En l’espèce, s’il est établi par les pièces produites, et en particulier par le constat du 25 février 2025, que le bien immobilier indivis, qui constituait auparavant le domicile parental, est particulièrement encombré tant dans les parties habitables de la maison mais également dans le garage et les extérieurs, il n’est nullement démontré, comme cela a été jugé par une décision distincte de ce même jour, que cet état d’encombrement est imputable à M. [C] [Q]. Par ailleurs, M. [U] [Q] ne conteste pas détenir les clefs de ce bien immobilier et pouvoir s’y rendre quand il le souhaite, son frère ne résidant pas dans ce bien indivis.
Dès lors, la jouissance privative et exclusive du bien immobilier indivis par M. [C] [Q] n’étant pas démontrée, M. [U] [Q] sera débouté de l’intégralité de ses demandes.
Les demandes formées reconventionnellement par M. [C] [Q], à savoir:
— juger que les biens demeurant dans les maisons, le hangar et sur le terrain relèvent de l’actif successoral et constituent des charges de l’indivision devant être supportées par les deux coïndivisaires à proportion de leurs droits,
— juger que les opérations de débarras relèvent des opérations normales de liquidation successorale et ne peuvent être mises à la charge exclusive de M. [C] [Q],
— juger que les dépenses de conservation déjà exposées par M. [C] [Q] dans l’intérêt commun de l’indivision devront être prises en compte lors de l’établissement définitif des comptes entre les parties, ne relèvement pas de la compétence, limitativement énumérée, du président de ce tribunal statuant selon la procédure accélérée au fond et doivent être en conséquence rejetées.
Sur les dépens et les frais irrépétibles :
M. [U] [Q], qui succombe, conservera à sa charge les dépens de cette procédure.

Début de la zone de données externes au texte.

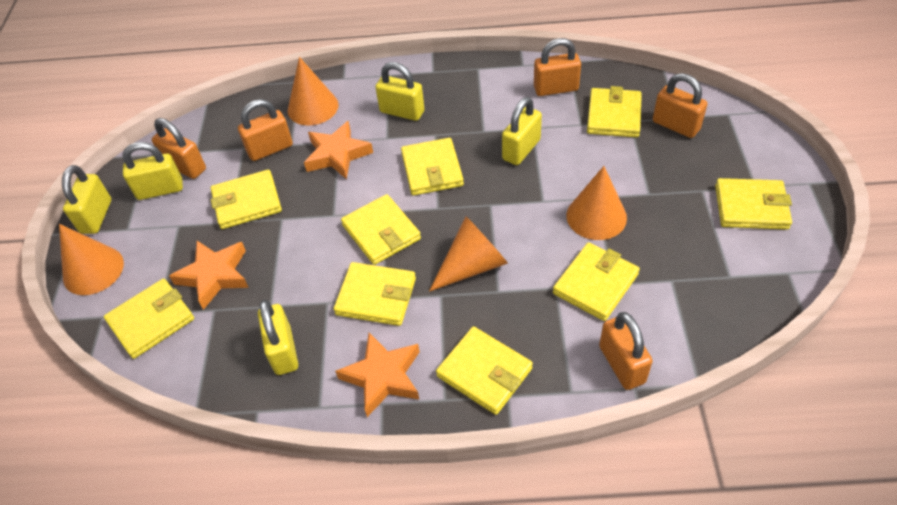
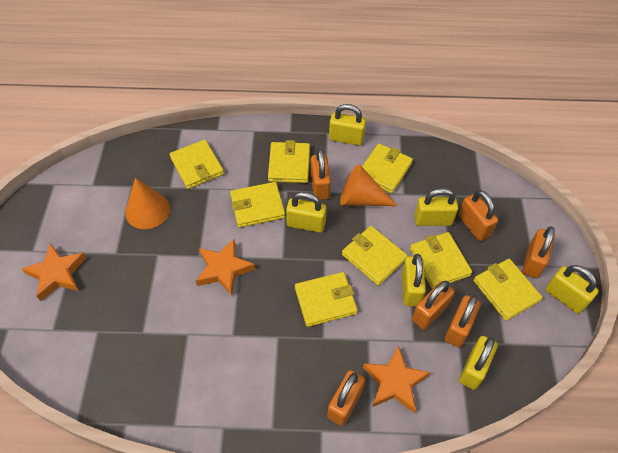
orange cone: [59,224,124,295] [288,57,339,126] [429,217,508,292] [566,166,627,240] = 4 -> [125,178,170,229] [340,164,398,206] = 2
orange padlock: [152,118,206,179] [238,99,293,161] [534,38,581,96] [599,312,653,390] [653,73,708,138] = 5 -> [311,149,331,200] [327,370,365,426] [412,281,455,330] [445,295,481,348] [458,190,498,241] [522,226,555,278] = 6
yellow padlock: [62,165,111,234] [122,142,183,200] [258,300,298,375] [375,62,425,121] [502,97,542,165] = 5 -> [286,192,327,233] [329,104,366,145] [402,254,426,306] [414,188,458,226] [459,336,498,390] [546,265,599,314] = 6
yellow wallet: [104,279,194,359] [211,170,282,229] [334,262,416,326] [341,194,421,265] [401,138,464,196] [436,327,533,415] [553,242,640,321] [587,86,642,137] [715,178,792,230] = 9 -> [170,140,224,189] [230,182,285,227] [268,140,310,183] [295,272,358,327] [342,226,408,286] [362,144,413,194] [410,232,472,289] [474,259,543,321] = 8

Il n’y a pas lieu de faire application des dispositions de l’article 700 du code de procédure civile au profit de l’une ou l’autre partie.
PAR CES MOTIFS
Le Président du tribunal judiciaire, statuant publiquement, selon la procédure accélérée au fond prévue à l’article 481-1 du code de procédure civile, par jugement contradictoire et en premier ressort, exécutoire de droit, mis à disposition au greffe,
DÉBOUTE M. [U] [Q] de l’intégralité de ses demandes,
DÉBOUTE M. [C] [Q] de ses demandes reconventionnelles, qui ne relèvent pas de la compétence du président de ce tribunal statuant selon la procédure accélérée au fond,
LAISSE à la charge de M. [U] [Q] les dépens de la présente instance,
DIT n’y avoir lieu à application des dispositions de l’article 700 du code de procédure civile,
REJETTE toutes autres demandes.
La présente décision a été signée par le Président et le Greffier.